#### Activity:
Pictures within the data are to be left out; everything else must be reproduced exactly.

________________________

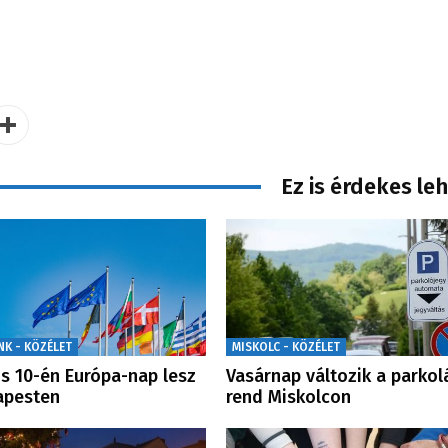
Ez is érdekes le
NK - KÖZÉLET
MISKOLC - KÖZÉLET
s 10-én Európa-nap lesz
Vasárnap változik a parkol
apesten
rend Miskolcon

________________________

#### Written solution:
Ez is érdekes le
NK - KÖZÉLET
MISKOLC - KÖZÉLET
s 10-én Európa-nap lesz
Vasárnap változik a parkol
apesten
rend Miskolcon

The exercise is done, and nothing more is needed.